Once you’ve decided that you’re going to go for it, that you are going to grow a beard out of your very own face, there are still a few secondary considerations that you’ll want to take into account. Growing a beard, as we discussed in the post on how to trim your beard, is not at all a matter of simply not shaving for an extended period of time and, voila, you’ve got a beard. Yes, well, in essence, this is true, but that’s not the kind of beard that you want, take our word for it. The end result of just not shaving for a lengthy stretch of time will be something vaguely akin to a pirate’s beard, or perhaps a drunken vagrant. Neither is probably the look you want. You will want to trim your beard in some way or another, and deciding how to do that, though it may require some trial and error, will be based on two major factors: personal preference and face shape.
Before we get into the nuances and subtleties of the latter, let us just address the former in a very clear and unambiguous manner. Your beard is exactly that, it’s yours, and if your want it to be a pirate’s beard or a drunken vagrant’s beard, or any other kind of beard, silly, eloquent or otherwise, that is entirely your prerogative.
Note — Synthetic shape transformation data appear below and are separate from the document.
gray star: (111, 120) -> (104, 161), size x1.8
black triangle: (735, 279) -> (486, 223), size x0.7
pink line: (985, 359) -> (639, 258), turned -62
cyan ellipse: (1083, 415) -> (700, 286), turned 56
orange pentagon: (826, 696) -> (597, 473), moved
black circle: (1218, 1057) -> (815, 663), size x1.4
While there are some people who have nothing better to do than criticize or simply comment on the appearances of others, you should feel comfortable enough in your beard that you’re able to wear it proudly without paying those folks any mind. Granted, some beards are liable to draw more attention, of varying pleasantness, than others, but what you choose to have on your face is entirely up to you. There are, however, a few ways that you can go about optimizing your beard shape to find the best beard style for your face.
If and when you final consider adjusting your beard style to best acquiesce with your face shape, then you’ll want to keep this overarching notion in mind. You can allow your beard to enhance or balance the shape of your face, as it exists without any facial hair. That is to say, you can let your beard modify your face’s shape by accentuating certain areas or features and hiding or minimizing others, so that your bearded face looks (as close to) exactly like you’d like it to look.
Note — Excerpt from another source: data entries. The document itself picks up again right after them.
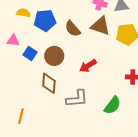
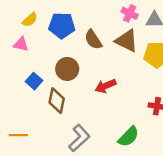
yellow semicircle: (23, 13) -> (30, 20), moved, turned 120
blue square: (30, 53) -> (34, 81), moved
gray L-shape: (77, 99) -> (79, 138), moved, turned -45
orange line: (21, 116) -> (18, 135), turned 70

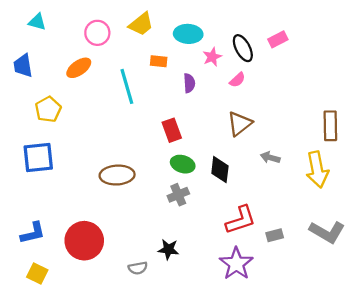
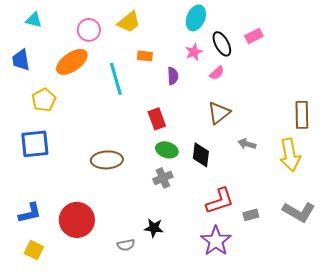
cyan ellipse: (188, 34) -> (196, 18), moved, turned -70
orange ellipse: (79, 68) -> (72, 62), size x1.4

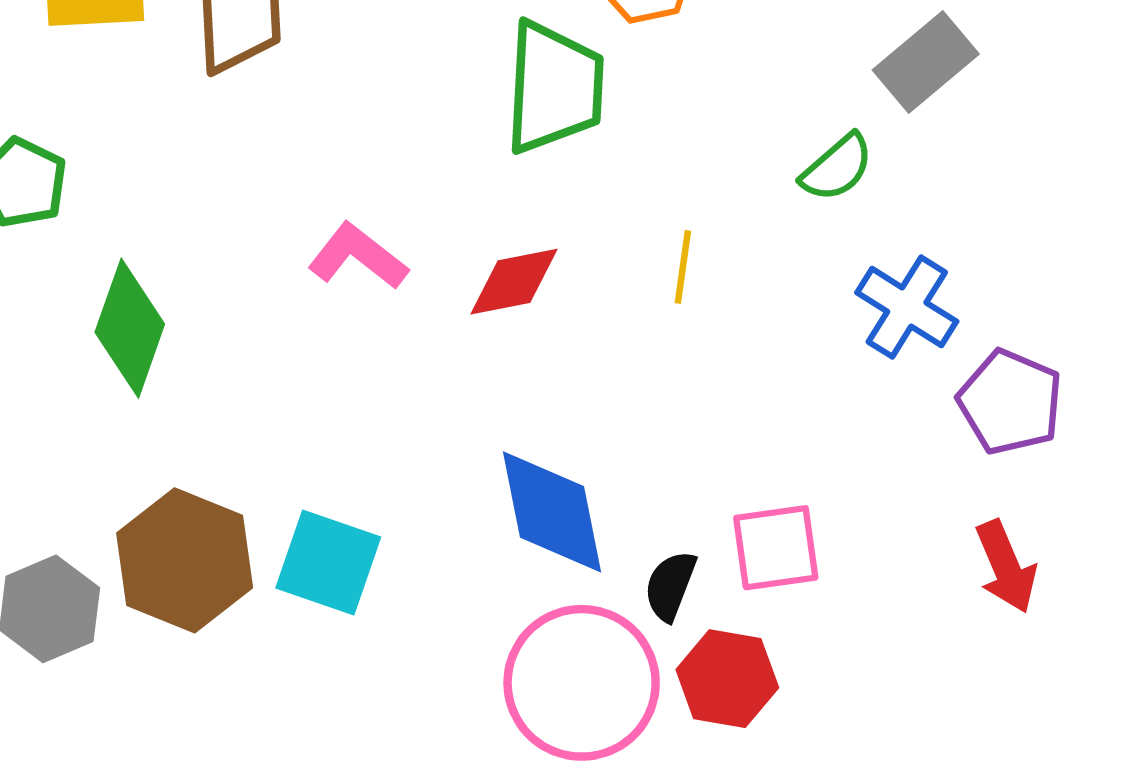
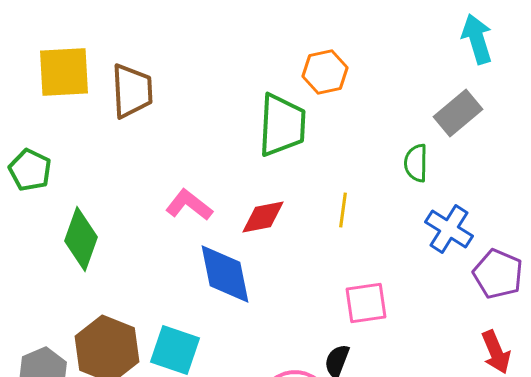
green semicircle: (837, 168) -> (416, 163), turned 132
blue diamond: (552, 512) -> (225, 274), moved
pink square: (776, 548) -> (366, 303), moved

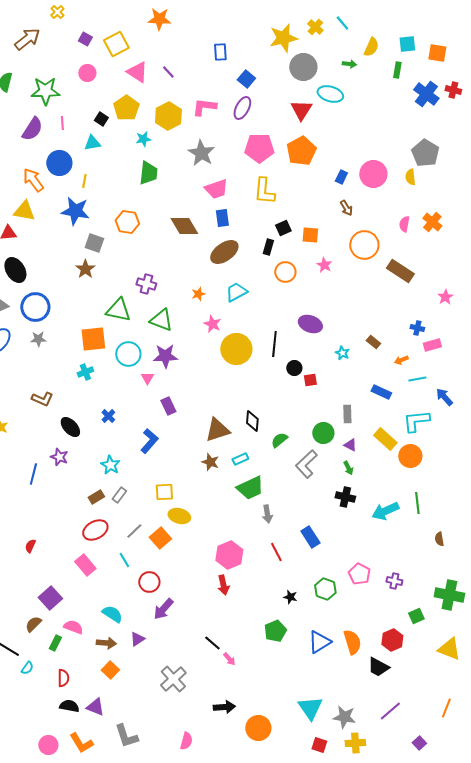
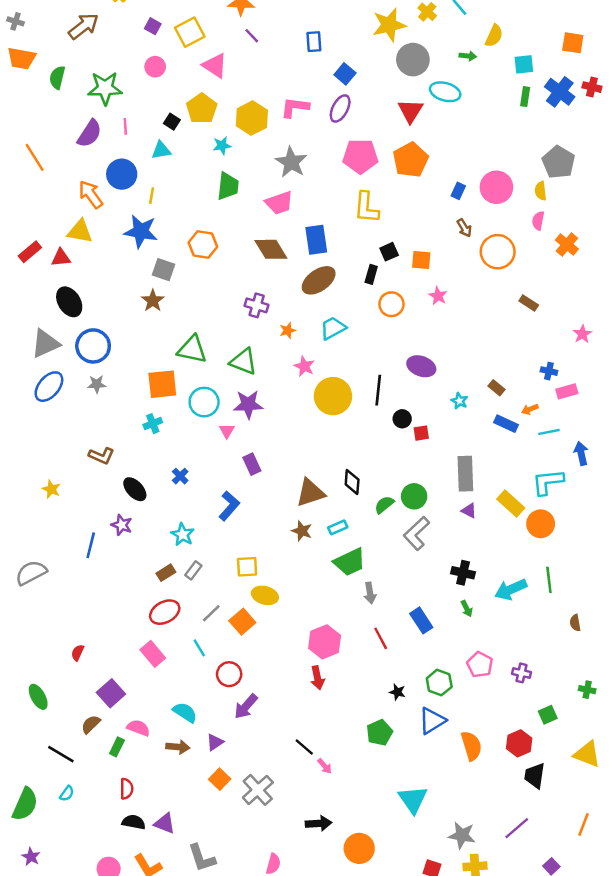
cyan square: (407, 44) -> (524, 64), moved
green rectangle: (397, 70) -> (525, 97), moved
purple line: (168, 72) -> (252, 36), moved
pink trapezoid: (216, 189) -> (279, 203), moved
blue rectangle: (222, 218) -> (316, 240), size x1.4
pink semicircle: (404, 224) -> (538, 221), moved
orange circle: (364, 245) -> (498, 252), moved
brown rectangle: (400, 271) -> (529, 303), size x0.6
purple cross: (146, 284) -> (257, 305), moved
blue rectangle: (381, 392) -> (506, 424), moved
blue arrow: (444, 397) -> (581, 453), turned 30
gray rectangle: (347, 414) -> (465, 474), size x1.6
green circle: (323, 433) -> (414, 496), moved
green arrow: (348, 468) -> (467, 609), moved
red semicircle: (30, 546) -> (78, 653), moved
green cross: (449, 595) -> (587, 690), size x0.5
blue triangle: (319, 642) -> (432, 721), moved
black trapezoid: (378, 667) -> (535, 776), moved, turned 70
cyan semicircle: (27, 668) -> (67, 794), moved
orange square: (110, 670) -> (220, 779), moved
cyan triangle: (310, 708) -> (413, 799), moved

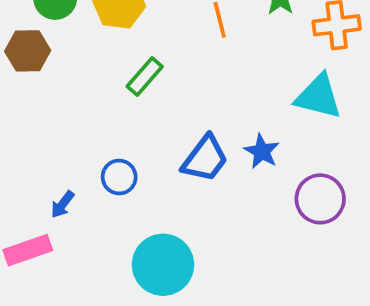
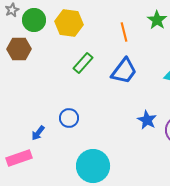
blue star: (262, 151) -> (147, 120), moved
blue trapezoid: (205, 159) -> (124, 71), moved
Let’s look at a couple of examples. If you have a wider or rounder face, then you may benefit from keeping the cheeks trimmed down pretty closely, while allowing the chin area to grow a bit longer and off of your face. This will have a natural tapering effect, compensating for your already rounder face by drawing the eye down toward your now longer and narrower beard. Conversely, if you already have a longer and narrower face shape, then the aforementioned beard will only serve to highlight or magnify the length of your already narrow face. So, if you feel or have been told that you have a long, narrow face, then you may choose to sport a beard that’s more ample on the cheeks and trimmed a bit closer on the chin. This will then have the effect of widening your face without adding any considerable length. Again, it’s all about allowing the beard to compliment your own face shape. You can either let the beard fill in where you’d wish there was more of you, or simply let a beard grow out in the general shape of your face and just keep it relatively tidy.
Ultimately, as we said before, the choice is yours, and far be it from us to tell you which beard to grow. These are merely suggestions intended to give you some direction, should you choose to accept it. It’s your face, after all, so you could, by all means, go out and grow the very same muttonchops-moustache combination made so famous by Civil War general Ambrose E. Burnside, whose name would later be used to coin the term sideburns. You may get some double takes, but who really cares, so long as you’re happy. That is certainly what is most important when choosing the best beard style for your face.